- _WORK INSTRUCTION_: Find every line in the items below that contains the word "Prada" and copy each one. Match the word's capitalization exactly.
··· INPUT RECORDS ···
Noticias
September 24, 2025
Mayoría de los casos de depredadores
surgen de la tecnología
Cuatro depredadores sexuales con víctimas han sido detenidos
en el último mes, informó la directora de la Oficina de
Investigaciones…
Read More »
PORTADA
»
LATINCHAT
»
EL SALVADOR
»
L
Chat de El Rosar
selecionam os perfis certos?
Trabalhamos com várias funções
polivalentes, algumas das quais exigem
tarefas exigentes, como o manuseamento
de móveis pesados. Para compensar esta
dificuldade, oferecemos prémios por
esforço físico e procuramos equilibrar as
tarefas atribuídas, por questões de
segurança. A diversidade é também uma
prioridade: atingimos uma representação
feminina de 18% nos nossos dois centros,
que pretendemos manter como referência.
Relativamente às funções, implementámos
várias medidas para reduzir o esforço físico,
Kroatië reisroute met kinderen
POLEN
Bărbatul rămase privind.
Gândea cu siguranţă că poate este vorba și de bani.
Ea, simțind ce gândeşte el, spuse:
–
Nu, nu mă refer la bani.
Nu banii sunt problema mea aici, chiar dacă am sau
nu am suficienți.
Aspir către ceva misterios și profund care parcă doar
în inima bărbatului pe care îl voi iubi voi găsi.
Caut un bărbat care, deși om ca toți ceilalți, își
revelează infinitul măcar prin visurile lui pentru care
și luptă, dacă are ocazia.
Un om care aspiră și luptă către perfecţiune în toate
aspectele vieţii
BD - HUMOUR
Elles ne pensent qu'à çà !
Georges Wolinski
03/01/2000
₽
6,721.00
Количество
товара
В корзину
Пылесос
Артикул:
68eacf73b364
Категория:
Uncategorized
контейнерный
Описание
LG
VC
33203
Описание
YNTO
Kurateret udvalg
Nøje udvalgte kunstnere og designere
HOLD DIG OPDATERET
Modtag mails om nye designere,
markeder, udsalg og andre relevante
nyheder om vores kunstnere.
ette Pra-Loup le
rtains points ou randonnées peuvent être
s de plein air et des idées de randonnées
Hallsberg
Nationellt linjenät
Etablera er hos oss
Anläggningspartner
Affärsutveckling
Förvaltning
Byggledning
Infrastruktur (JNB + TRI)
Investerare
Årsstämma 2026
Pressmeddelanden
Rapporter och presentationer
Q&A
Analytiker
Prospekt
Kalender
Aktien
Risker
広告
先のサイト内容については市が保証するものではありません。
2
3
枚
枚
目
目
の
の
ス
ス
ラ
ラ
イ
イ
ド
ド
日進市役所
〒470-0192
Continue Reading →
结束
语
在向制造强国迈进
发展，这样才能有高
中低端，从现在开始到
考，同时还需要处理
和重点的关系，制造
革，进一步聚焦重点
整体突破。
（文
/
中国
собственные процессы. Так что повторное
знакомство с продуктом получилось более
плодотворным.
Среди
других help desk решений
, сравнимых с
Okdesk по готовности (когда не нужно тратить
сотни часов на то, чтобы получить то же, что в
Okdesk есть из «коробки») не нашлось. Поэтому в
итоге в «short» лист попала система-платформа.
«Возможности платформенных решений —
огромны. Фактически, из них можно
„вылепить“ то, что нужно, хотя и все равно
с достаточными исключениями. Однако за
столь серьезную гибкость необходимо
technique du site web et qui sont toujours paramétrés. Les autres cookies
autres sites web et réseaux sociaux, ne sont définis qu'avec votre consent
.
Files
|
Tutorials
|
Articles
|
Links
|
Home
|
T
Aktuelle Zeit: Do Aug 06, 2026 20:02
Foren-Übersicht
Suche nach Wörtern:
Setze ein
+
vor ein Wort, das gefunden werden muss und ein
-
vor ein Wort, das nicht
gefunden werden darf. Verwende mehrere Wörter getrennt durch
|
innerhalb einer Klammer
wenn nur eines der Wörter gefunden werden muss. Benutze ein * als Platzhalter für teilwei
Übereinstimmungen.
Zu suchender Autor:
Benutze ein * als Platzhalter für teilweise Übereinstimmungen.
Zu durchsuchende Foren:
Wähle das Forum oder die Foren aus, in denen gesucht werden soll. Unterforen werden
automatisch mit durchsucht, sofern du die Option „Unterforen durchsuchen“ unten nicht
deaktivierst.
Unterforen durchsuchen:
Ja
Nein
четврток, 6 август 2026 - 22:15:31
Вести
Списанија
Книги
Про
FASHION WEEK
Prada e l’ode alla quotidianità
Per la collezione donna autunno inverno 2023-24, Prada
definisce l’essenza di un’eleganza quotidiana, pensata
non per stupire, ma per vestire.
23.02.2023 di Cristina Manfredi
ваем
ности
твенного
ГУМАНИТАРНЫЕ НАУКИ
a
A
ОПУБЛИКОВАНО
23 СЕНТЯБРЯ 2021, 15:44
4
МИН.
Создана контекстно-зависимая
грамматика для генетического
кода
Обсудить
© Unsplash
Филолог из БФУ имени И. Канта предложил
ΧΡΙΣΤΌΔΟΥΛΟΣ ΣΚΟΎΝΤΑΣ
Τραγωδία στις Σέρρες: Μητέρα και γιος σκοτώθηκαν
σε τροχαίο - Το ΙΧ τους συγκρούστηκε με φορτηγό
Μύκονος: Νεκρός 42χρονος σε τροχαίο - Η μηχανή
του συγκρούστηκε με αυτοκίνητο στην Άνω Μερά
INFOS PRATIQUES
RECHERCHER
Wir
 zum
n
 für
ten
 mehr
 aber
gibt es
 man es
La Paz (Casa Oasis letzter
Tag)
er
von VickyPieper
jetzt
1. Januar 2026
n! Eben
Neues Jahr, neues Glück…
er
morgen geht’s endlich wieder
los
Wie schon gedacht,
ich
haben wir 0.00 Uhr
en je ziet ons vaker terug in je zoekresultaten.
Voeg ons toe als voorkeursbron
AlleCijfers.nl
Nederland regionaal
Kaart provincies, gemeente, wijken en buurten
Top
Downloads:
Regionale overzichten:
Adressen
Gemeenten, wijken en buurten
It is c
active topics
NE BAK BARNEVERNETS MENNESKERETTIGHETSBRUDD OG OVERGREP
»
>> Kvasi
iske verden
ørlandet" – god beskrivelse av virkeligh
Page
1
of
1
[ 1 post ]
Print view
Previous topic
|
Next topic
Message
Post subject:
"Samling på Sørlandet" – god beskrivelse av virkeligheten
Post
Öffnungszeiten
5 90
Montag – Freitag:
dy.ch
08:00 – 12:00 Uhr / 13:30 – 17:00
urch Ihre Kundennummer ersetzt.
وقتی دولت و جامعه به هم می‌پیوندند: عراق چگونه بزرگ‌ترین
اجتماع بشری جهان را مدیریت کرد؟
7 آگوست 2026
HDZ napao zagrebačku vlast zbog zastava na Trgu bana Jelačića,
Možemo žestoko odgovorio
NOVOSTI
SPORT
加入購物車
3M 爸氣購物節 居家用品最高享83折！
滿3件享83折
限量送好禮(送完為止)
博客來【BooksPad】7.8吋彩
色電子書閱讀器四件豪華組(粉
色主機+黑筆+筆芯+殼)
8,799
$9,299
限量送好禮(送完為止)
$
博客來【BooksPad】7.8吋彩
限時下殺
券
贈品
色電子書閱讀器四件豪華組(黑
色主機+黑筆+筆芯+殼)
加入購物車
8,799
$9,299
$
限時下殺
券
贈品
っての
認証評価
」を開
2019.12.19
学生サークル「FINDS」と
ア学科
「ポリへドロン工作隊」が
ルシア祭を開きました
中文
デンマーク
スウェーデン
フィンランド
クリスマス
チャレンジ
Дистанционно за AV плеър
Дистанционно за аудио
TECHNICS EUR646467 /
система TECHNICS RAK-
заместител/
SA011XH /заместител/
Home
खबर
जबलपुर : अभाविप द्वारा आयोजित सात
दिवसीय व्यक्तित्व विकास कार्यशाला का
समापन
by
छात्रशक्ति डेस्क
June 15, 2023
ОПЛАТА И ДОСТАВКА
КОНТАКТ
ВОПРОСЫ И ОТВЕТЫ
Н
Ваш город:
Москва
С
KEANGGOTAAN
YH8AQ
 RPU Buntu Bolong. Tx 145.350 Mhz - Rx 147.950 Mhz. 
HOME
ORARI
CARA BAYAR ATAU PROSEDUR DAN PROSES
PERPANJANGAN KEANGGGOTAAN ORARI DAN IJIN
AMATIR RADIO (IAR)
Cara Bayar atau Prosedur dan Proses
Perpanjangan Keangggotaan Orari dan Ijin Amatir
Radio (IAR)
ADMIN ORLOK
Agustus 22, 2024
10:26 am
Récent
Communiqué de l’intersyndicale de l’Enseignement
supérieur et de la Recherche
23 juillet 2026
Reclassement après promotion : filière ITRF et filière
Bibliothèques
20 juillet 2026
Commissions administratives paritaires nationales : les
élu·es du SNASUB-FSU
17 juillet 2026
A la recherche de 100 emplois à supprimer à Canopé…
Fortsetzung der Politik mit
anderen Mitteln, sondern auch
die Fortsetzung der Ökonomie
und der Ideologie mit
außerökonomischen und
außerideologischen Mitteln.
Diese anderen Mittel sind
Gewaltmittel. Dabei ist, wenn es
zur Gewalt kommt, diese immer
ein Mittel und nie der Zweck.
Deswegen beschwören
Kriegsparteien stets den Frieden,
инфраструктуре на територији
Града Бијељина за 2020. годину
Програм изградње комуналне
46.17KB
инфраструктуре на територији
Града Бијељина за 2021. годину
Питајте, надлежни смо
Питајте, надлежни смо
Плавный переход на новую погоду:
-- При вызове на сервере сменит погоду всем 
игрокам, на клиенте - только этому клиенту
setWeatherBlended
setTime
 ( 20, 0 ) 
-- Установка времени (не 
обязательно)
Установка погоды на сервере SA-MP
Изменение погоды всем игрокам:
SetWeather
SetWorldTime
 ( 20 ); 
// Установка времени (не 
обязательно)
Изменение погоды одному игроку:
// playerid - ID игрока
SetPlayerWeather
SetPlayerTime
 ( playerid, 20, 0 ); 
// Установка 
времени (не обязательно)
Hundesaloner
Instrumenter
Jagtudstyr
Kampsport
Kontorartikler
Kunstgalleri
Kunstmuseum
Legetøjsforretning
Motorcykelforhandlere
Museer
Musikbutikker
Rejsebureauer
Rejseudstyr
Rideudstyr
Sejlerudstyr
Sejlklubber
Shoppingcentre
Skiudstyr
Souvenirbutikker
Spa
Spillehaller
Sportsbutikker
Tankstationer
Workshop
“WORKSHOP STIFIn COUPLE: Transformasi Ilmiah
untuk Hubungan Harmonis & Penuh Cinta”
···
- _COMPLETED TASK_:
Prada e l’ode alla quotidianità
Per la collezione donna autunno inverno 2023-24, Prada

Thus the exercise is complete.